Malgré que je ne sois pas toujours en accord avec ses propos, Alain Dubuc, de La Presse, m’a fait franchement plaisir, ce dimanche. Dans son article intitulé « Santé: le tabou« , il exprime un souhait que j’affiche depuis longtemps, à savoir de permettre l’arrivée de la concurrence dans le domaine de la santé.
Il affirme que le fait que Québec ait sacralisé la santé, afin de la mettre à l’abri des contraintes de l’économie et de la logique marchande, constitue une erreur, de laquelle découle deux conséquences. La première, c’est qu’en mettant la santé « dans une bulle, dans un monde à part, on accepte que 10% de nos ressources (NDLR: 10% du PIB, 39% des dépenses publiques québécoises) ne contribuent pas à la création de la richesse« . La seconde, encore plus fondamentale, selon Dubuc, est que l’on condamne, involontairement, le monde de la santé à la stagnation. « On voit maintenant la santé comme une dépense, un coût, une contrainte, une perception renforcée par le fait que le gros du financement provient du secteur public et donc des impôts. On a donc aussi tendance à vouloir combattre la croissance des dépenses en santé, en raison des pressions insupportables que cela exerce sur les ressources disponibles.« , de dire Dubuc.
Aussi, comment expliquer que des dépenses qui augmentent dans d’autres secteurs – comme la culture – ne font grimper personne dans les rideaux, alors que de telles augmentations dans le secteur de la santé exacerbe tout le monde? C’est que la très grande majorité des augmentations de dépenses en santé ne donnent pas les résultats escomptés. Parce que l’on conserve la santé dans un monde à part, dans une bulle, comme le dit Dubuc. Dans un monde à l’abri de la concurrence. Appelons les choses par leur nom; la santé, au Québec, est un monopole syndicalo-étatique auquel il ne faut pas toucher! Pourtant, la concurrence a démontré ses bienfaits nombre de fois, comparativement au monopole, et ce dans tous les domaines. D’autant plus que le fait d’introduire la concurrence en santé n’indique pas qu’il faille renoncer au système de couverture public.

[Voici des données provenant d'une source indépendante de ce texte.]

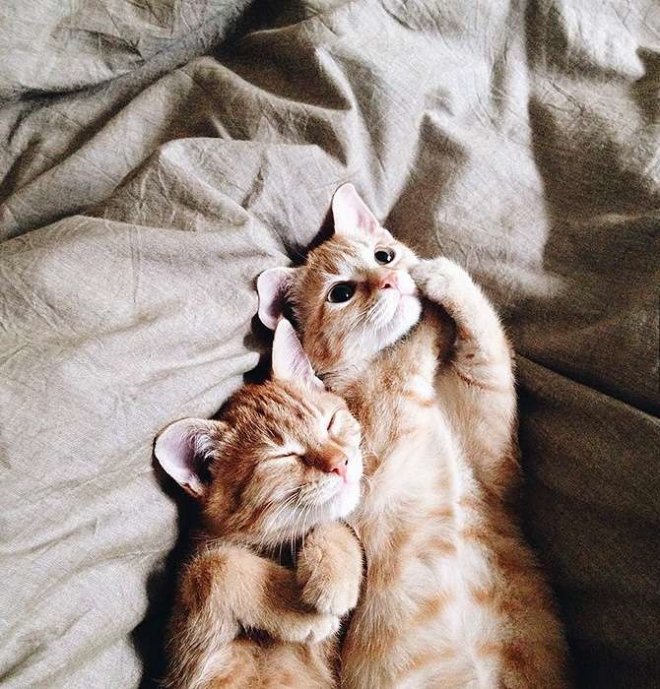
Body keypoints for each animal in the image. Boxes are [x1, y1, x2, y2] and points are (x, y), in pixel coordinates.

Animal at [154, 318, 364, 689]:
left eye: (330, 423)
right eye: (284, 456)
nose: (341, 463)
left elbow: (336, 523)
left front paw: (333, 571)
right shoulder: (187, 659)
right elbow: (211, 566)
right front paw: (299, 609)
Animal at [257, 184, 569, 688]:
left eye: (383, 255)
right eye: (341, 292)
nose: (390, 279)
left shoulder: (493, 448)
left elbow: (488, 347)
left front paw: (438, 285)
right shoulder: (372, 448)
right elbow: (407, 361)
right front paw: (429, 314)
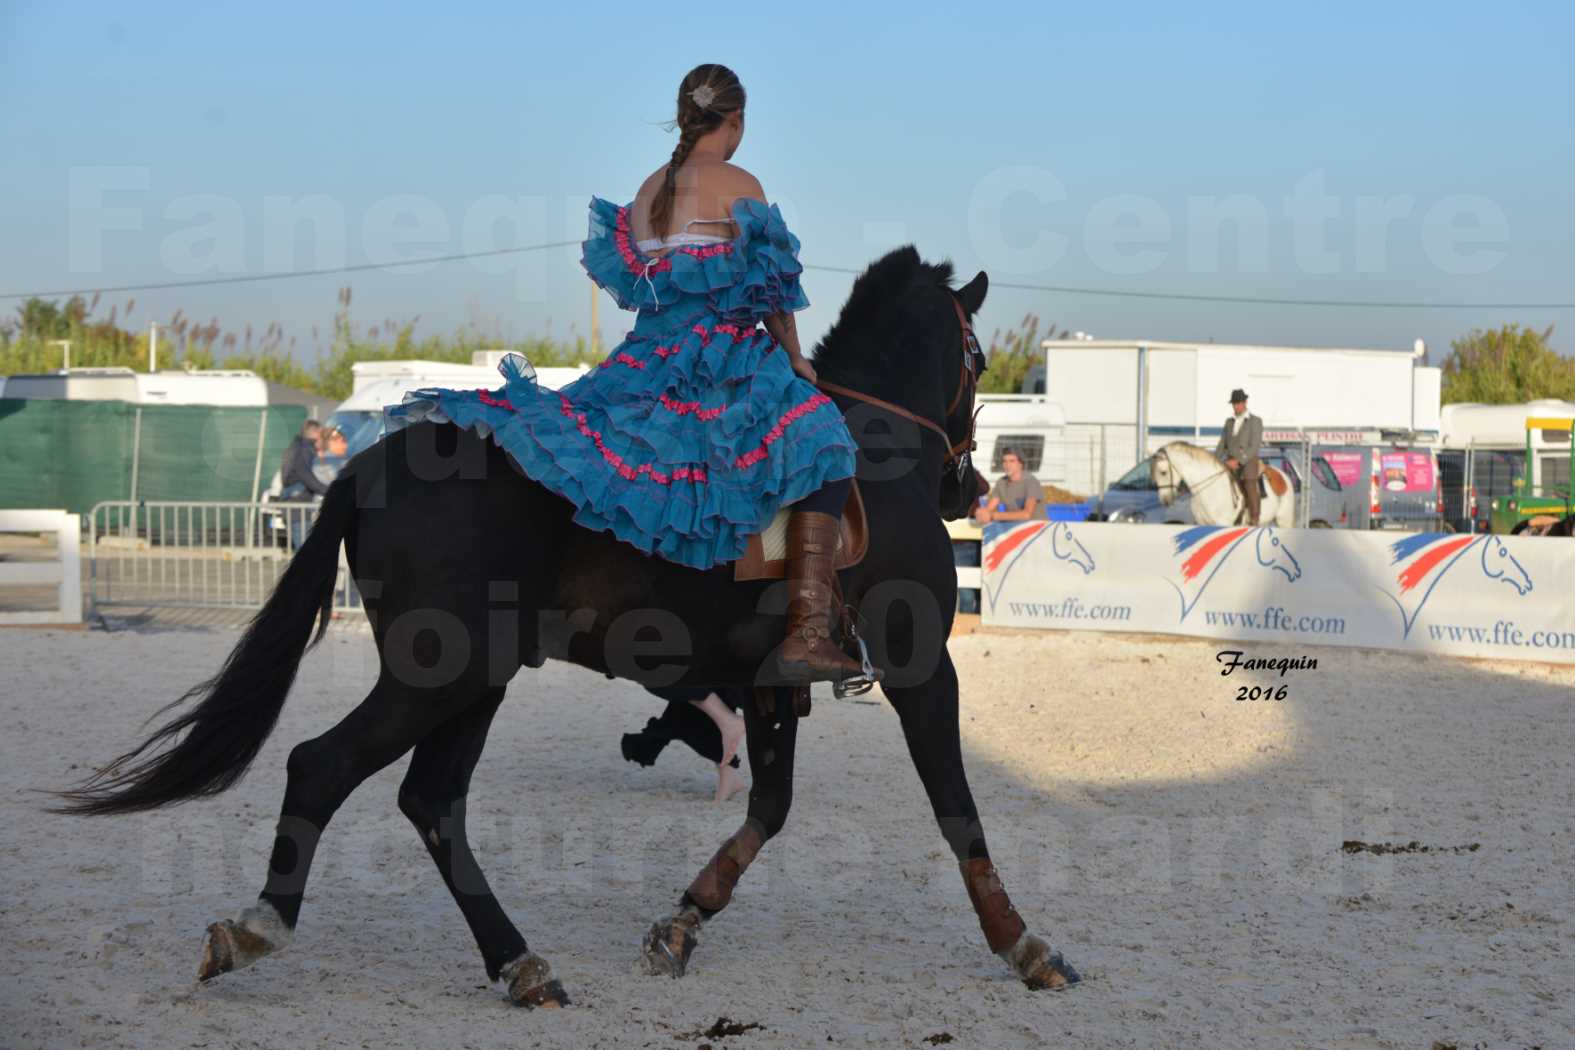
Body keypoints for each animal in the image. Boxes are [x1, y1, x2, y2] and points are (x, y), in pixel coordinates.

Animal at [67, 248, 1089, 1007]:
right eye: (975, 358)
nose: (967, 483)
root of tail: (373, 461)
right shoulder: (921, 668)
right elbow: (956, 810)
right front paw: (1023, 944)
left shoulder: (770, 687)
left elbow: (768, 808)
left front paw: (681, 923)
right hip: (440, 673)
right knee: (324, 767)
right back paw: (256, 929)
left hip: (476, 678)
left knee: (431, 802)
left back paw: (518, 963)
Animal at [1152, 440, 1297, 528]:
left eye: (1163, 472)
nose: (1164, 500)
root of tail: (1283, 474)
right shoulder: (1201, 524)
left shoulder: (1223, 523)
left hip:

J’utilise souvent l’exemple de l’assurance-automobile – celle pour les dommages matériels – à titre de comparaison pour démontrer que l’accès du privé en santé ne signifie pas la fin de la carte-soleil. Évidemment, personne ne souhaite démolir sa bagnole, mais un jour,… BANG! Que faites-vous alors? Vous appellez votre compagnie d’assurance, qui vous réfère à un estimateur, qui fera le tour du véhicule pour évaluer les dommages. Une fois que celui-ci a produit son rapport à l’assureur, ce dernier vous donne l’autorisation d’aller faire réparer le véhicule chez le carrossier de votre choix. Dans le présent exemple, qui appartient à qui? L’estimateur travaille pour une firme qui n’est pas la propriété de l’assureur. Les carrossiers sont des entrepreneurs indépendants, qui n’ont, eux non plus, aucun lien de propriété avec l’assureur. Celui-ci choisit l’estimateur, d’accord, mais c’est vous qui choisissez le carrossier. S’il y a des dommages que l’estimateur n’a pas vu, votre carrossier les soumettra à votre assureur, qui émettra un paiement supplémentaire, le cas échéant.
Pourquoi ne pas mettre le même système en santé? Imaginez; au moment où vous avez un problème de santé, vous allez dans une clinique, une salle d’urgence, ou encore un CLSC, où le médecin qui vous examine tiendrait le rôle d’estimateur, par rapport à mon exemple. Il communique les résultats à la RAMQ, qui vous autorise à aller dans un hôpital de votre choix, parmi ceux qui dispensent les traitements que votre état requiert. Vous choisissez parmi tous les hôpitaux disponibles celui qui vous convient le mieux selon vos critères. Et c’est la RAMQ qui paie! Ce serait génial, non? Les hôpitaux seraient en concurrence les uns contre les autres, vous offrant le maximum afin de rendre les traitements les moins désagréables possibles.
Évidemment, l’arrivée de la concurence dans le domaine de la santé risquerait de mettre fin à la mainmise des syndicats sur les administrations locales. En fait, pour les centrales, ce serait carrément la fin de la récréation; les administrations privées savent que l’argent est durement gagné à la suite d’efforts, contrairement aux administrations publiques, qui puisent dans les fonds gouvernementaux comme s’ils étaient illimités. C’est pourquoi les centrales syndicales se battent bec et ongles contre l’arrivée du privé en santé; elles savent qu’elles seraient les grandes perdantes, mais n’avoueront jamais que les grands gagnants, ce seraient les patients.
Comme Alain Dubuc, mais pas nécessairement selon les mêmes critères que lui, je crois que la concurrence serait vivement la bienvenue dans le domaine de la santé.